I tried this today in a small brand-new 9-BETA cluster, and I did get it to work, and I can see the multiple generations of qcow2-named LVs as I take one snap after another. However, when I tried to roll back to a much earlier snap, it refuses me — it seems that it will only roll back to the last snapshot that was created, or at least the last one that still exists now. Is this true, and is it a permanent restriction? Does the entire process only work on a linear chain of snapshots, and the only rollback allowed is one backward, to the final link in the chain? And if I want to roll back several links, I must delete all the later snaps until the one to restore to is now the final one?

Obviously one very common use of VM snaps is to provide just-in-case reverting during a patch window, like
  1. take a snap
  2. try to patch item A
  3. if it goes badly, restore to "1" and try to do A again or differently
  4. take another snap
  5. try to patch item B
  6. again, if it blows up, restore to "4"
  7. take another snap
  8. try to patch C
  9. if it blows up, restore to "7"
  10. success, patching all items is done! so now delete all the snaps
So PVE's new capability will support this workflow. But sometimes the snapshots are not all in one linear flow; sometimes I'm trying to troubleshoot some very complex set of interactions, and I want to be able to take snapshots 1, 2, 3, 4, and then temporarily roll back to "1" to try something else while keeping the 2,3,4 ones around, then forget that little distraction and again roll back (roll forward? restore?) to "4" and keep going. Or roll back to "2" and then start another branch from there, making 5, 6, 7 that are descended from "2" while 3,4 continue to be descended from "2". This sort of branched workflow is definitely supported in the VMWare world, but I've never really tried to do it in the PVE world, so I wonder if it's not supported at all? Or currently only supported on the file-based storages (like QCOW2-stored images on NFS)? Or supported in shared Ceph (either Ceph RBD or CephFS)?

Thanks very much for your time. I know end users are never satisfied, so no matter what new brilliant things you create, there will be someone complaining about it. Just know that I think y'all are amazing, you've made an incredible product, and I am trying over years to convince my colleagues we should move off VMWare, and I'm still trying.
 
theoretically snapshot "trees" would be possible, but the handling becomes much more complex, in particular the failure scenarios in case an operation cannot be fully completed are messy - that's why we kept it simple for now. this might be revisited at a later point, but no promises.
 
theoretically snapshot "trees" would be possible, but the handling becomes much more complex, in particular the failure scenarios in case an operation cannot be fully completed are messy - that's why we kept it simple for now. this might be revisited at a later point, but no promises.

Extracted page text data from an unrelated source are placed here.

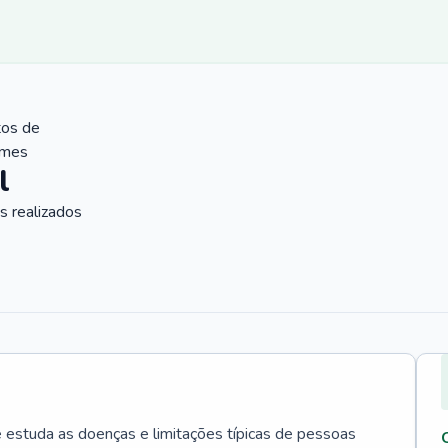
tos de
ames
l
 realizados
e estuda as doenças e limitações típicas de pessoas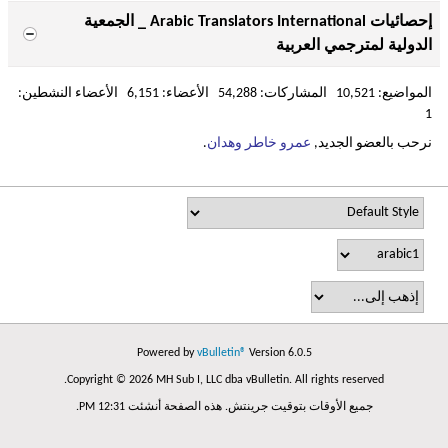
إحصائيات Arabic Translators International _ الجمعية
الدولية لمترجمي العربية
المواضيع: 10,521 المشاركات: 54,288 الأعضاء: 6,151 الأعضاء النشطين:
1
نرحب بالعضو الجديد,
عمرو خاطر وهدان
.
Powered by
vBulletin®
Version 6.0.5
Copyright © 2026 MH Sub I, LLC dba vBulletin. All rights reserved.
جميع الأوقات بتوقيت جرينتش. هذه الصفحة أنشئت 12:31 PM.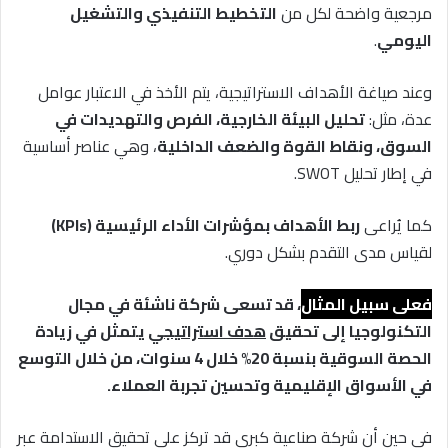
مرجعية واضحة لكل من
التخطيط التنفيذي والتشغيل
اليومي
.
وعند صياغة الأهداف الاستراتيجية، يتم الأخذ في الاعتبار عوامل
عدة، مثل:
تحليل البيئة الخارجية، الفرص والتهديدات في
السوق، ونقاط القوة والضعف الداخلية
، وهي عناصر أساسية
في إطار تحليل SWOT.
كما يُراعى
ربط الأهداف بمؤشرات الأداء الرئيسية (KPIs)
لقياس مدى التقدم بشكل دوري.
فعلى سبيل المثال
، قد تسعى شركة ناشئة في مجال
التكنولوجيا إلى تحقيق
هدف استراتيجي
يتمثل في زيادة
الحصة السوقية بنسبة 20% خلال 4 سنوات، من خلال التوسع
في الأسواق الإقليمية وتحسين تجربة العملاء.
في حين أن شركة صناعية كبرى قد تركز على تحقيق الاستدامة عبر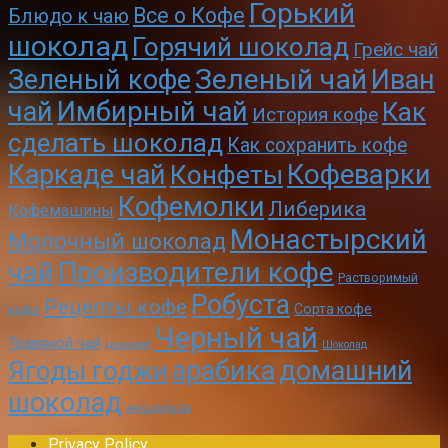
Горький
Все о Кофе
Блюдо к чаю
шоколад
Горячий шоколад
Грейс чай
Зеленый чай
Зеленый кофе
Иван
чай
Имбирный чай
Как
История кофе
сделать шоколад
Как сохранить кофе
Кофеварки
Каркаде чай
Конфеты
Кофемолки
Либерика
Кофемашины
Монастырский
Молочный шоколад
чай
Производители кофе
Растворимый
Робуста
Рецепты кофе
Сорта кофе
кофе
Черный чай
Травяной чай
Цикорий
Шоколад
арабика
домашний
Ягоды годжи
шоколад
эксцельза
Privacy Policy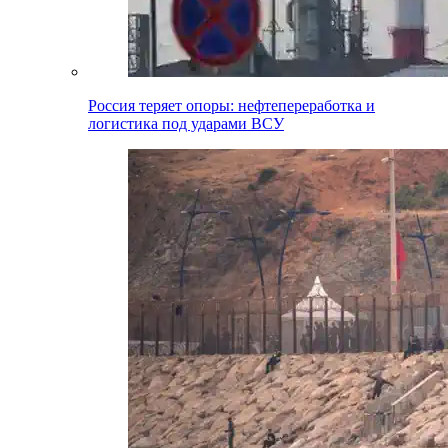
Россия теряет опоры: нефтепереработка и
логистика под ударами ВСУ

Understood, thank you, Fabian. Pardon my ignorance, but do snapshot trees currently not work in thick LVM, but already work for other storage models, like Ceph RBD, CephFS, or directories over NFS? Or is this a general constraint in Proxmox more broadly, chains-but-not-branched-trees, and you're considering whether to tackle it in the snapshotting logic overall? Also I suppose the answer could be different for LXC containers versus KVM VMs, but I'm only concerned about full VMs here.
 
it depends on the storage plugin - thick LVM without qcow2 has no snapshot support at all in PVE. ZFS has the same limitation with rollbacks only working for the most recent snapshot. LVM thin, "internal" qcow2 on directory-based storages and IIRC Ceph all don't have that restriction.